**Required action:**
Could you repeat every entry below word for word, leaving out the pictures?

**Collected data entries:**
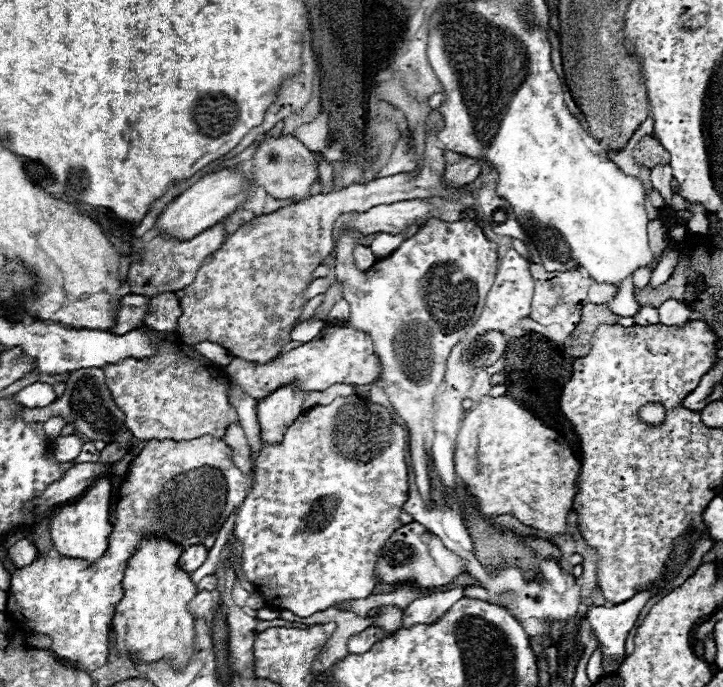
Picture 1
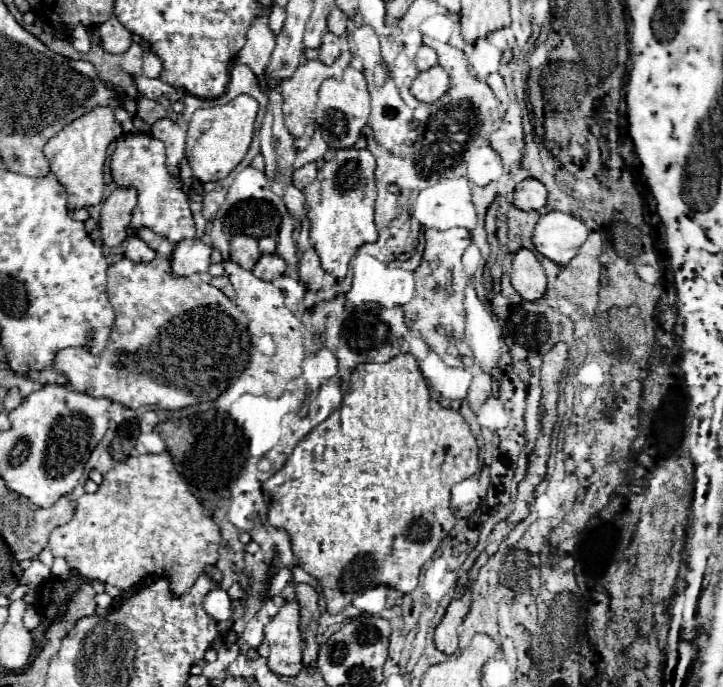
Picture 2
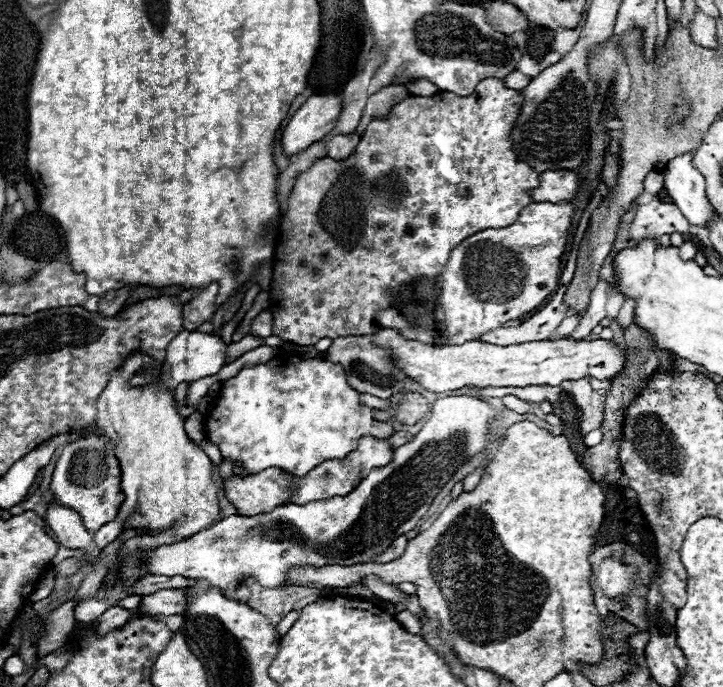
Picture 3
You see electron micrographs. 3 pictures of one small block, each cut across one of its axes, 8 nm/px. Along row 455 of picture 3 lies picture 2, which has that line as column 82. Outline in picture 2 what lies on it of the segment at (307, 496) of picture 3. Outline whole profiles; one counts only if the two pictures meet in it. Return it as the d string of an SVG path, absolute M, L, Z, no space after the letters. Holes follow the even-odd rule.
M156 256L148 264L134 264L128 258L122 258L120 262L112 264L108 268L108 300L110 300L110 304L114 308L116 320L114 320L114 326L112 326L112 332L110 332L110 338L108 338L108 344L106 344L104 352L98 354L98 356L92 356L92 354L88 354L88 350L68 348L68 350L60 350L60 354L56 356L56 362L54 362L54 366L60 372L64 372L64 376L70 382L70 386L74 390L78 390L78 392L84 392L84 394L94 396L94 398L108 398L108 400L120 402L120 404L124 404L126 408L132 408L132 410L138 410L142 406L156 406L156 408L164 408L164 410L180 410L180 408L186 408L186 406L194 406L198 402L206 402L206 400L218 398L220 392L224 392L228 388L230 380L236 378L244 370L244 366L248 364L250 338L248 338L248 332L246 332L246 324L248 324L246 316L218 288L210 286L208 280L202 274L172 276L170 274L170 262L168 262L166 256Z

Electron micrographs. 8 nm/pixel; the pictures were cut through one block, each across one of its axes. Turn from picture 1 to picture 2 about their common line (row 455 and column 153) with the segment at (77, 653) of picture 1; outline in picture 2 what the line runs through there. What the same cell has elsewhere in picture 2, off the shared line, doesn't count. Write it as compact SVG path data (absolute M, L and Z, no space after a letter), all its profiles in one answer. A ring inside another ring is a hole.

**The completed task:**
Picture 1
Picture 2
Picture 3
You see electron micrographs. 3 pictures of one small block, each cut across one of its axes, 8 nm/px. Along row 455 of picture 3 lies picture 2, which has that line as column 82. Outline in picture 2 what lies on it of the segment at (307, 496) of picture 3. Outline whole profiles; one counts only if the two pictures meet in it. Return it as the d string of an SVG path, absolute M, L, Z, no space after the letters. Holes follow the even-odd rule.
M156 256L148 264L134 264L128 258L122 258L120 262L112 264L108 268L108 300L110 300L110 304L114 308L116 320L114 320L114 326L112 326L112 332L110 332L110 338L108 338L108 344L106 344L104 352L98 354L98 356L92 356L92 354L88 354L88 350L68 348L68 350L60 350L60 354L56 356L56 362L54 362L54 366L60 372L64 372L64 376L70 382L70 386L74 390L78 390L78 392L84 392L84 394L94 396L94 398L108 398L108 400L120 402L120 404L124 404L126 408L132 408L132 410L138 410L142 406L156 406L156 408L164 408L164 410L180 410L180 408L186 408L186 406L194 406L198 402L206 402L206 400L218 398L220 392L224 392L228 388L230 380L236 378L244 370L244 366L248 364L250 338L248 338L248 332L246 332L246 324L248 324L246 316L218 288L210 286L208 280L202 274L172 276L170 274L170 262L168 262L166 256Z

Electron micrographs. 8 nm/pixel; the pictures were cut through one block, each across one of its axes. Turn from picture 1 to picture 2 about their common line (row 455 and column 153) with the segment at (77, 653) of picture 1; outline in picture 2 what the line runs through there. What the same cell has elsewhere in picture 2, off the shared line, doesn't count. Write it as compact SVG path data (absolute M, L and Z, no space after a letter), all its profiles in one answer. A ring inside another ring is a hole.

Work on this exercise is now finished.